Wellbeing Series for 2017

March 21, 2017

The aim of the Wellbeing Series for 2017 is to address difficult conversations with children. Sometimes it is because of the topic, sometimes it is because there is a normal strained relationship between parents and their son as he pulls away from his childhood – and at times, you, as a parent.

During the teenage years, it is normal for boys to distance themselves from their parents. Fortunately, this is transient and generally passes as they begin to define themselves as adults. Some subjects are tough to discuss, especially when they are personal rather than simply academic. Personal issues that relate to their behaviour can easily turn into an argument.

The 21st century has delivered some challenges for parents who are very new to some current issues facing our children. The support from older members of the family who would normally offer guidance is less useful for parents as they too have never experienced these new challenges. Issues such as online pornography and the way in which electronic devices can affect sleep patterns are relatively new challenges and our boys are in need of help, even if they do not overtly ask for it.

Personal topics such as mental health are sensitive and cannot easily be navigated through without a good starting point. Our Senior Prefects and student leaders have made ‘positive mental health’ their priority for 2017 and they want to address the alarming statistics about mental health issues in young people, especially young males. I commend our new leaders for their commitment to starting this difficult conversation with our boys. There has long been an atmosphere of silence, especially for young men who have found it beyond them to seek help when they are disengaged, lonely, anxious or depressed. It has been refreshing to see a shift towards openness and the drawing of support from friends, teachers and psychologists in addressing the issue of mental health.

Today Mr Sam Webb, CEO of Livin’, an organisation that specialises in youth mental health, addressed all of our boys and this evening Headspace will present to our school leaders, leaders from various other schools and our parent body. If you are unable to attend this session, I encourage you to attend other sessions during the year that could be of benefit to you when you need to have these more difficult conversations with your son. Even if your son is thriving, the content of these sessions will assist all boys and families in navigating some challenges that could arise. Other difficult topics such as pornography, sleep, electronic devices, safe partying, and young people and the law will be covered throughout the year.

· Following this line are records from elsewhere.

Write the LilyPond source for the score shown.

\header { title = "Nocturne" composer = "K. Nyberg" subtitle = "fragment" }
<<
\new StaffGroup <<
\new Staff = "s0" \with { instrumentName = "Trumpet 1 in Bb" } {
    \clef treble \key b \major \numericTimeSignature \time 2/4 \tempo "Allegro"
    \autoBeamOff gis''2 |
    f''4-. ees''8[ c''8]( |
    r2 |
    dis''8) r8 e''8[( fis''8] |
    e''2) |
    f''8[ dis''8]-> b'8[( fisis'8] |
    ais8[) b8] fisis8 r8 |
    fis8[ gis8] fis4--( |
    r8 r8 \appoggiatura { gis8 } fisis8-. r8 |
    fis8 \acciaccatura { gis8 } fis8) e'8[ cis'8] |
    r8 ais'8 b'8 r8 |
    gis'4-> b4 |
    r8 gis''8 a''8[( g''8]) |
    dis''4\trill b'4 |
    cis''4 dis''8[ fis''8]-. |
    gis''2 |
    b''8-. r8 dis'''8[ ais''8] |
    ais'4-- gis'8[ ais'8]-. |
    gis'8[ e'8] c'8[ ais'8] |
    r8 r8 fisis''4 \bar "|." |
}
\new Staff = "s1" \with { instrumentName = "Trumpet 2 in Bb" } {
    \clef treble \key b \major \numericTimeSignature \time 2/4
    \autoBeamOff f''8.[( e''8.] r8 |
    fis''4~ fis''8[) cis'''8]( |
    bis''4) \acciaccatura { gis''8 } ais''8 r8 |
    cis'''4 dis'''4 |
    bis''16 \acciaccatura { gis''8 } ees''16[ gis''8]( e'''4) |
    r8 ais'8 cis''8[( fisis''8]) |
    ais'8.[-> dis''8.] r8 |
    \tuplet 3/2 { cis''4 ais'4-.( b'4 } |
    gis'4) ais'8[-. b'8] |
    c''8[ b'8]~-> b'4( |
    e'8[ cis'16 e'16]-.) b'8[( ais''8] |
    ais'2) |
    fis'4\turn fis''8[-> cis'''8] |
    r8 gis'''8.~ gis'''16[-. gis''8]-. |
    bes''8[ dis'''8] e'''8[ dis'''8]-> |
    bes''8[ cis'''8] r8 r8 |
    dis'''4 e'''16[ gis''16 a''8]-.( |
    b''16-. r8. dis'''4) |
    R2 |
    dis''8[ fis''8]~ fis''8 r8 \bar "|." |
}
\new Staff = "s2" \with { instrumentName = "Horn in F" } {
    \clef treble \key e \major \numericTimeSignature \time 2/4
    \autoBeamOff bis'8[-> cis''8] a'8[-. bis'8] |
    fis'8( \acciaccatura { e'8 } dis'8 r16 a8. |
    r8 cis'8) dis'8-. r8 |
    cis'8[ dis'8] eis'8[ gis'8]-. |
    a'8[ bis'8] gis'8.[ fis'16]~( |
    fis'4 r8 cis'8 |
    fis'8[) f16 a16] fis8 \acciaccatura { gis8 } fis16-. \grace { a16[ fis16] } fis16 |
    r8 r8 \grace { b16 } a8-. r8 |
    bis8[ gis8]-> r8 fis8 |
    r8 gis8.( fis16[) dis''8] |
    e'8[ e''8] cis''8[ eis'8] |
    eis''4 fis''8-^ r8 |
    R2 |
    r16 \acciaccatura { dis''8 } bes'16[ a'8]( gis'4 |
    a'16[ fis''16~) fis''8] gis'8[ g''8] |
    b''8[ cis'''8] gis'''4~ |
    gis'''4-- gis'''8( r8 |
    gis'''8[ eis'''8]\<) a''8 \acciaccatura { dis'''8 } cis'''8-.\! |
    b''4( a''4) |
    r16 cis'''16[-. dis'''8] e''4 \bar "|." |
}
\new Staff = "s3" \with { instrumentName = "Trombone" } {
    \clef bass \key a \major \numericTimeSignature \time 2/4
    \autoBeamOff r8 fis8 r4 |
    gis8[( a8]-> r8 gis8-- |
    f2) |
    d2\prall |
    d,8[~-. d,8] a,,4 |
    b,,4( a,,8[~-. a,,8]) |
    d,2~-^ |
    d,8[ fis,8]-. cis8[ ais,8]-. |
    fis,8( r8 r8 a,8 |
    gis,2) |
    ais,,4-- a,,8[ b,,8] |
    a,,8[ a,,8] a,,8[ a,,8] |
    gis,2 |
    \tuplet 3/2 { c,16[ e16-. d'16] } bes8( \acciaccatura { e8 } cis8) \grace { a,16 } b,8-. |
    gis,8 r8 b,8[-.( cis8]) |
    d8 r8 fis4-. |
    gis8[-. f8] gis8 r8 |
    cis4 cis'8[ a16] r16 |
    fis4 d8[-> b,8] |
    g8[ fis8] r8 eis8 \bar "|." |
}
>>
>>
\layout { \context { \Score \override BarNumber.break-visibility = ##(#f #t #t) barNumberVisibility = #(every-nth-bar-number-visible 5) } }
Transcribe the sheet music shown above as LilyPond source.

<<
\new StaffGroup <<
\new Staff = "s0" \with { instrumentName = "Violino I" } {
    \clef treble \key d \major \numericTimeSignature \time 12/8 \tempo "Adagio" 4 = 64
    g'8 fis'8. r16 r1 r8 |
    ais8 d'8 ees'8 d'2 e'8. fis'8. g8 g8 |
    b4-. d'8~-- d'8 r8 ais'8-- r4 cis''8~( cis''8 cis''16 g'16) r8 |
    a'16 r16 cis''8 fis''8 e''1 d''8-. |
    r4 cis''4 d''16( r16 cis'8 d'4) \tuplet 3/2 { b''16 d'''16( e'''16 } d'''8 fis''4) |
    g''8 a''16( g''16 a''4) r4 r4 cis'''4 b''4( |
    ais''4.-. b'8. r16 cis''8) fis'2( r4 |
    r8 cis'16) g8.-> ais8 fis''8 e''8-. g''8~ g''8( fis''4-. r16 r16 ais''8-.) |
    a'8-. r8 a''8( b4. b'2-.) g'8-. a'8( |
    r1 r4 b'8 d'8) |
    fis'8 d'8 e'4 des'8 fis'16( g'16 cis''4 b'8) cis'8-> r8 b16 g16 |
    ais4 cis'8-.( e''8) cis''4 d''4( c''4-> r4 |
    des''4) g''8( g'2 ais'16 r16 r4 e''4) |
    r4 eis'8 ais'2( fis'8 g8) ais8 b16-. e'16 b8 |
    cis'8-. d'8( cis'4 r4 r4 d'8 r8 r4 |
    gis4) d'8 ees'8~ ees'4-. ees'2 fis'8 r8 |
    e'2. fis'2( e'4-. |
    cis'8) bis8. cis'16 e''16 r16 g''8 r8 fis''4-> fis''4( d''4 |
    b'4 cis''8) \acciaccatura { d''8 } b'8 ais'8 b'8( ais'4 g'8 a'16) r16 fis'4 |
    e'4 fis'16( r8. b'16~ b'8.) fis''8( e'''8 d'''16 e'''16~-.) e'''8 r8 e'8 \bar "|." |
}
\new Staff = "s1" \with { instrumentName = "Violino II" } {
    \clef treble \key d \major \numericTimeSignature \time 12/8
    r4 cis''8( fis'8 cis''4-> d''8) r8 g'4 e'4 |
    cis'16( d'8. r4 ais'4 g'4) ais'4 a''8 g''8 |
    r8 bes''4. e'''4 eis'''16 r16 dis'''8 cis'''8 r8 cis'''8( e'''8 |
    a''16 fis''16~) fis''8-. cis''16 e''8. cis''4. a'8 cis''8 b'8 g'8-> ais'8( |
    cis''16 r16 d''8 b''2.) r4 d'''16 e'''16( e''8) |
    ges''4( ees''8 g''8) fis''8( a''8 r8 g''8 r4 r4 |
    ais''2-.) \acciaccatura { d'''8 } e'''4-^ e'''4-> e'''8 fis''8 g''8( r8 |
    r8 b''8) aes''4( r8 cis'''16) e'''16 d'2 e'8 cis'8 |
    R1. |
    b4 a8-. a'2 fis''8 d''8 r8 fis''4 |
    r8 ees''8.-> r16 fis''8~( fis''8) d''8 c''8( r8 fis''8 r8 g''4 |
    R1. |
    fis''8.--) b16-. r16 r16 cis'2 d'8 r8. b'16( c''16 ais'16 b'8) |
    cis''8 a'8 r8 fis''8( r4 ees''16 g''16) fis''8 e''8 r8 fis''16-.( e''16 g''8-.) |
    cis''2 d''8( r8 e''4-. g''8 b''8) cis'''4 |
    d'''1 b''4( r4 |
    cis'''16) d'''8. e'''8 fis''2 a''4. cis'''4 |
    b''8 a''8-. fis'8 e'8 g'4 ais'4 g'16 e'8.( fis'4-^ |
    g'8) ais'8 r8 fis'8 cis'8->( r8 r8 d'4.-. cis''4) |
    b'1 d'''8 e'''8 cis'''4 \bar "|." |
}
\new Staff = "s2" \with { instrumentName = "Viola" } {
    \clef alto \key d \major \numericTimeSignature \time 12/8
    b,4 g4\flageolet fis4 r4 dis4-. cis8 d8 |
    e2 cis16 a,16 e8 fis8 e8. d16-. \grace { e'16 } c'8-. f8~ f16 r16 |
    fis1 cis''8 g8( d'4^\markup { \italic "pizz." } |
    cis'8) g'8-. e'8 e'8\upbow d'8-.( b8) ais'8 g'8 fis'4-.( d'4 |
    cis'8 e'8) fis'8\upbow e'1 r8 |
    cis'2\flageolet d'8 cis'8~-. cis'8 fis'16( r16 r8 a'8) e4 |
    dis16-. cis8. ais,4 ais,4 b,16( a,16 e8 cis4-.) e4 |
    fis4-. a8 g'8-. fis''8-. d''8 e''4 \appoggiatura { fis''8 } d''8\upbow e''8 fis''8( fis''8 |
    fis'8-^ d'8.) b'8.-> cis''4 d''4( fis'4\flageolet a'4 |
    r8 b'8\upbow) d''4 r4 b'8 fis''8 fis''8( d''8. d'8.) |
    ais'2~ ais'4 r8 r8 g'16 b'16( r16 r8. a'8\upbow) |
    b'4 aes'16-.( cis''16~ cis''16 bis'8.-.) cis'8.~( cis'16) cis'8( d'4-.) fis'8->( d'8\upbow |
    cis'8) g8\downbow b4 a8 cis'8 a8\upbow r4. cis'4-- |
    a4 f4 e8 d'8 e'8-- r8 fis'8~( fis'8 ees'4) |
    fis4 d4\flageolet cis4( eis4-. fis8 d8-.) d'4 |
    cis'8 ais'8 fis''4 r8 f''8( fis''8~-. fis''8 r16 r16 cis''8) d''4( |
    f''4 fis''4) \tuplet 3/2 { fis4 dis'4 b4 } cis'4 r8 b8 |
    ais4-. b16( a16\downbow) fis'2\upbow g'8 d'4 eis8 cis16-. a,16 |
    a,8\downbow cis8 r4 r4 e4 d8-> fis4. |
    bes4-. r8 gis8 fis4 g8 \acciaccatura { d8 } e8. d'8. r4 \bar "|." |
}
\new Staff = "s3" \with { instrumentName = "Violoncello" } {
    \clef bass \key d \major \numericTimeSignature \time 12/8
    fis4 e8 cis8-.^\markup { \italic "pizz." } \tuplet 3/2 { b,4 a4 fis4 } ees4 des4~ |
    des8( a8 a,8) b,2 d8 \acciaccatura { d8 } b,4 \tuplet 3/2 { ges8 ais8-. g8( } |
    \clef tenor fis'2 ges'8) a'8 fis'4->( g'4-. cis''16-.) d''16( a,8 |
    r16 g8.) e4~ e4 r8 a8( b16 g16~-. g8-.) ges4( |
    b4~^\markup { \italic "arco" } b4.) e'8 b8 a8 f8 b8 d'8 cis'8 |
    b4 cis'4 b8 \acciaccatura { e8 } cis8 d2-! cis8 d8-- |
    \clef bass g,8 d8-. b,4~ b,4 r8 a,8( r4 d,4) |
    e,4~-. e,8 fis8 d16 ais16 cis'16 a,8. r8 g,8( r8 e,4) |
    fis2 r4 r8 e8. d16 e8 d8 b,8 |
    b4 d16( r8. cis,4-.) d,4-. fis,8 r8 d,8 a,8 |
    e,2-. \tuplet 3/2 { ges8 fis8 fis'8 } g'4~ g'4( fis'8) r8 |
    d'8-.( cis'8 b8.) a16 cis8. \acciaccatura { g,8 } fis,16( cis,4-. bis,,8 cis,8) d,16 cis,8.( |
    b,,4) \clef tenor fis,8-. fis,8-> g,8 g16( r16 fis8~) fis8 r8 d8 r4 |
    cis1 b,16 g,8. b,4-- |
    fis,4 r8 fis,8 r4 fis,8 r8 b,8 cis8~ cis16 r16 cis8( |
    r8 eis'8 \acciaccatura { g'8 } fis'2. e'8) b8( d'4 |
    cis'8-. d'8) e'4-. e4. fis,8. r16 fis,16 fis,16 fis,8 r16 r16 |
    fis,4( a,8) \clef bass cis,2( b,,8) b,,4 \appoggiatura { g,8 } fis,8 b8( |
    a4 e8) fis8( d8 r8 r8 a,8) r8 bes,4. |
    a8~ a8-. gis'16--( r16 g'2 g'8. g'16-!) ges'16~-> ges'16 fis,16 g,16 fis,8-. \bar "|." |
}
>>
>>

Difficult conversations can be made a little easier with a good starting point and awareness about where you can seek help should you need it. If you can attend these sessions, we believe you will find them worthwhile.

Details are available below. Students are welcome to attend these sessions with you but will also be attending other wellbeing seminars during the year.

  • 22 March: Positive Psychology Training with Paula Robinson of the Positive Psychology Institute
  • 9 May: Pornography and Young People with Maree Crabbe of Reality & Risk (this is strictly parents only)
  • 13 June: Alcohol, Drugs & Partying with Trent Southworth of Teen Strategies Group
  • 19 September: Technology and Sleep with Lisa Maltman of the Sleep Connection
  • 21 November: Young People and the Law with His Honour Magistrate Greg Grogin (ON 1976)

The wellbeing of our boys is central to their learning and their growth, and these information sessions may assist us all.